1985 book by Arie Morgenstern

Hastening Redemption: Messianism and the Resettlement of the Land of Israel is a history of nineteenth century Jewish immigration to Palestine published in 1985 by Israeli historian Arie Morgenstern. Publication of the book led to a scholarly reconsideration of the followers of the Vilna Gaon, who were not previously thought of as messianic in outlook. According to Morgenstern, the messianic impulse that motivated Jews to settle in the Land of Israel and the belief in the centrality of Eretz Yisrael were critical components in Jewish spiritual life that predated the Zionist era. He bases his findings on documentation made available by the opening of archives in the former Soviet Union and archival discoveries in Western and Central Europe.
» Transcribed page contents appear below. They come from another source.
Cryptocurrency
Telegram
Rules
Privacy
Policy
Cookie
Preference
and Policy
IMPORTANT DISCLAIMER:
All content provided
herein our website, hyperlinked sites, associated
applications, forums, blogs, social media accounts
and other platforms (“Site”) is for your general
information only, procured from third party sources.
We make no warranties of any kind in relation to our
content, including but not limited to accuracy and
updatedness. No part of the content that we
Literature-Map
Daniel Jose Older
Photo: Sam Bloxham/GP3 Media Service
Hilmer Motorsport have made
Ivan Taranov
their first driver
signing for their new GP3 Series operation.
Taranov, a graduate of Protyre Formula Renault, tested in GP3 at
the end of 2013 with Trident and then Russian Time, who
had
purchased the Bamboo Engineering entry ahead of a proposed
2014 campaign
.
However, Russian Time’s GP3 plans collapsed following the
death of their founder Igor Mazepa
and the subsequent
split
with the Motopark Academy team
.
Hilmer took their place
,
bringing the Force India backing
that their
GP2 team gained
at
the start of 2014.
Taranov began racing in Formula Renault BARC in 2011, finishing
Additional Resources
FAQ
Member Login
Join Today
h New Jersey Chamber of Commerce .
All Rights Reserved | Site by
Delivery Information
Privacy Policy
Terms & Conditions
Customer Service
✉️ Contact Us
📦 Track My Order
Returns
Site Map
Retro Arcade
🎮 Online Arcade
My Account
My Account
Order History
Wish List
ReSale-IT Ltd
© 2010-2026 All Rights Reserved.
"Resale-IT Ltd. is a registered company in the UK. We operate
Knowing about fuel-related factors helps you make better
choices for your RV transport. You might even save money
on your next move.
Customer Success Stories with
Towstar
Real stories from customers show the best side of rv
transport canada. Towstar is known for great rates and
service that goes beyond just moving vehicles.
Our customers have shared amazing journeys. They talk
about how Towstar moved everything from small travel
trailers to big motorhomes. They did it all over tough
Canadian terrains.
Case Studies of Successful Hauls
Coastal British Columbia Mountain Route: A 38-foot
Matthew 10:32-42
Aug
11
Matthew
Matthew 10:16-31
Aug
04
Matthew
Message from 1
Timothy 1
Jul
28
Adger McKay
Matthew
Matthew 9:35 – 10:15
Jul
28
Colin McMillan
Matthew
== Jewish immigration in 1808–1840 ==

According to a certain pietistic reading of the Bible and Talmud, it was said that the Messiah would arrive in the Hebrew year 5600, or 1840. Beginning in the early years of the nineteenth century, thousands of Jews able to finance the journey moved with their families to the Land of Israel to await the great event. The arrival of large numbers of followers of the Vilna Gaon, known collectively as the perushim, was especially notable. Sizeable groups are recorded as arriving from Jewish communities all over the world, including Persia, Yemen, Morocco, Algeria and Russia.

The Gaon's followers initially settled in Tiberias and then Safed. Later, some of them moved to Jerusalem and continued to live there, abandoning their messianic beliefs when the Messiah failed to appear in 1840.
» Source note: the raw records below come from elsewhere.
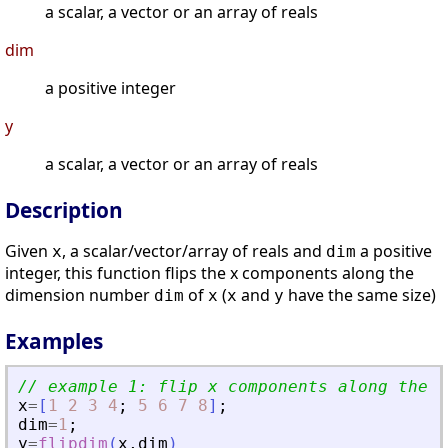
a scalar, a vector or an array of reals
dim
a positive integer
y
a scalar, a vector or an array of reals
Description
Given
, a scalar/vector/array of reals and
a positive
x
dim
integer, this function flips the x components along the
dimension number
of
(
and
have the same size)
dim
x
x
y
Examples
// example 1: flip x components along the f
x
=
[
1
2
3
4
;
5
6
7
8
]
;
dim
=
1
;
y
=
flipdim
(
x
,
dim
)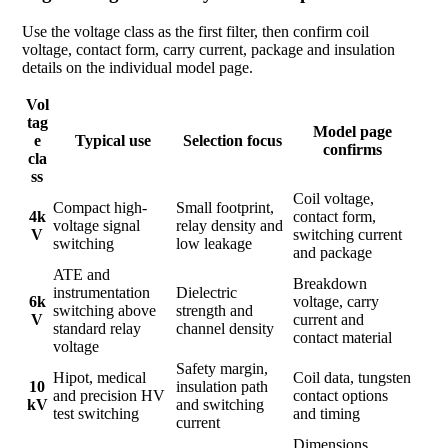
Use the voltage class as the first filter, then confirm coil
voltage, contact form, carry current, package and insulation
details on the individual model page.
Vol
tag
Model page
e
Typical use
Selection focus
confirms
cla
ss
Coil voltage,
Compact high-
Small footprint,
4k
contact form,
voltage signal
relay density and
V
switching current
switching
low leakage
and package
ATE and
Breakdown
instrumentation
Dielectric
6k
voltage, carry
switching above
strength and
V
current and
standard relay
channel density
contact material
voltage
Safety margin,
Hipot, medical
Coil data, tungsten
10
insulation path
and precision HV
contact options
kV
and switching
test switching
and timing
current
Dimensions,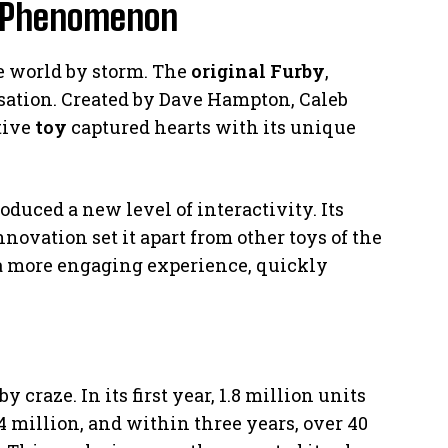
y Phenomenon
the world by storm. The
original Furby
,
sation. Created by Dave Hampton, Caleb
tive
toy
captured hearts with its unique
duced a new level of interactivity. Its
nnovation set it apart from other toys of the
d a more engaging experience, quickly
craze. In its first year, 1.8 million units
14 million, and within three years, over 40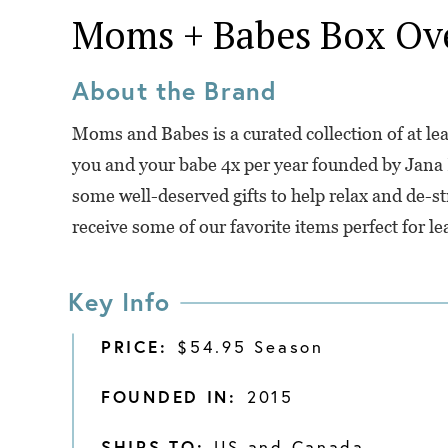
Moms + Babes Box
Ov
About the Brand
Moms and Babes is a curated collection of at lea
you and your babe 4x per year founded by Jana
some well-deserved gifts to help relax and de-str
receive some of our favorite items perfect for l
Key Info
PRICE:
$54.95 Season
FOUNDED IN:
2015
SHIPS TO:
US and Canada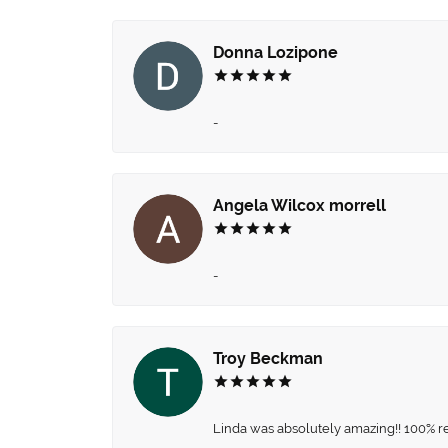
Donna Lozipone
-
Angela Wilcox morrell
-
Troy Beckman
Linda was absolutely amazing!! 100% 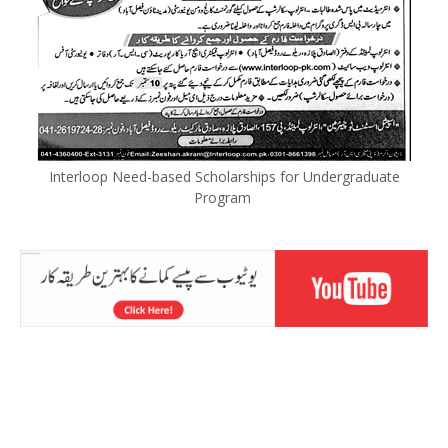
Interloop Need-based Scholarships for Undergraduate
Program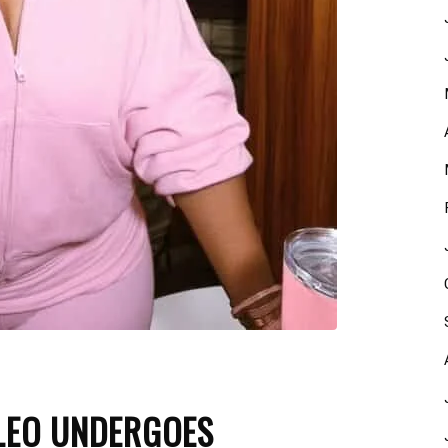
LEO UNDERGOES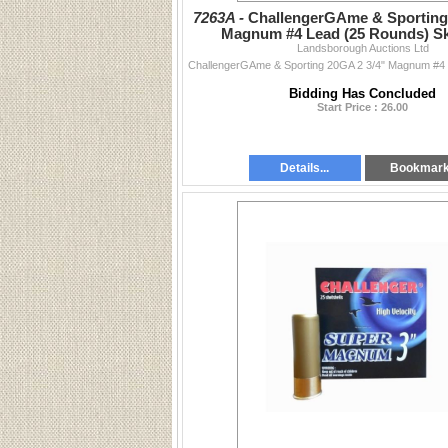
7263A -
ChallengerGAme & Sporting 
Magnum #4 Lead (25 Rounds) S
Landsborough Auctions Ltd
Bidding Has Concluded
Start Price : 26.00
Details...
Bookmar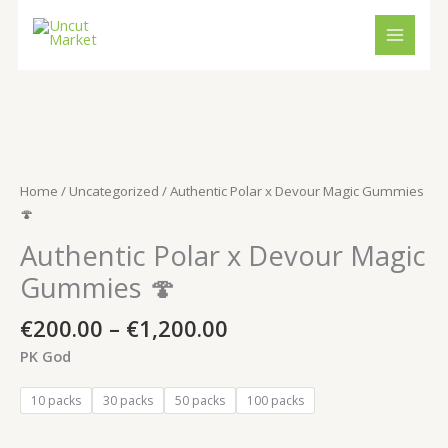
Skip
to
content
Price
Authentic
range:
Polar
€200.00
x
Home
/
Uncategorized
/ Authentic Polar x Devour Magic Gummies
through
Devour
🍄
€1,200.00
Magic
Authentic Polar x Devour Magic
Gummies
🍄
Gummies 🍄
quantity
€
200.00
–
€
1,200.00
PK God
10 packs
30 packs
50 packs
100 packs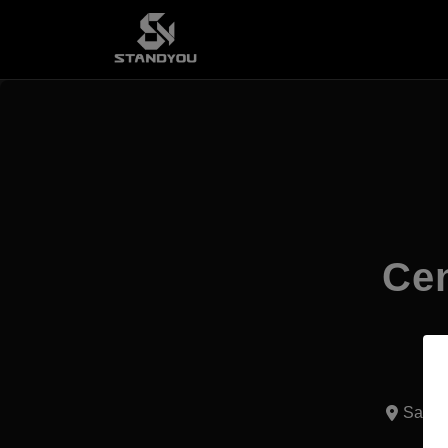
Cen
Santo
The settlers' early enthusiasm was tempered by a devastating cholera epidemic in 1813. Much hardship was caused by the underdeveloped state of the economy and the Ottoman government's disinterest in securing the life and property of its subjects. The mortality rates among the immigrants were extraordinarily high. Life was difficult for everyone, but Jews suffered even more due to laws that forbade them to bear arms (making it impossible for Jewish travelers to defend themselves from bandits), build housing or establish synagogues. These restrictions could only be overcome by means of substantial bribes, and even that was only possible in the event that the responsible officials were corrupt and not especially ill-disposed towards Jews.

Some disciples of the Gaon arrived from Lithuania as part of the Hazon Zion (Vision of Zion) movement led by Rabbi Menahem Mendel of Shklov.

Conditions improved after the conquest of Syria (of which the Land of Israel was then part) by Muhammad Ali of Egypt in 1832. A letter from Jerusalem in 1834 describes large-scale immigration to the Holy Land: "It should be known to you that from other lands, worthy people are actually streaming to the Four Holy Cities (Hebron, Jerusalem, Tiberias and Safed)".

The new government was more lenient in its treatment of the Jews, allowing the rebuilding of synagogues in Tiberias and Safed destroyed by the Galilee earthquake of 1837 and the building of some Jewish housing.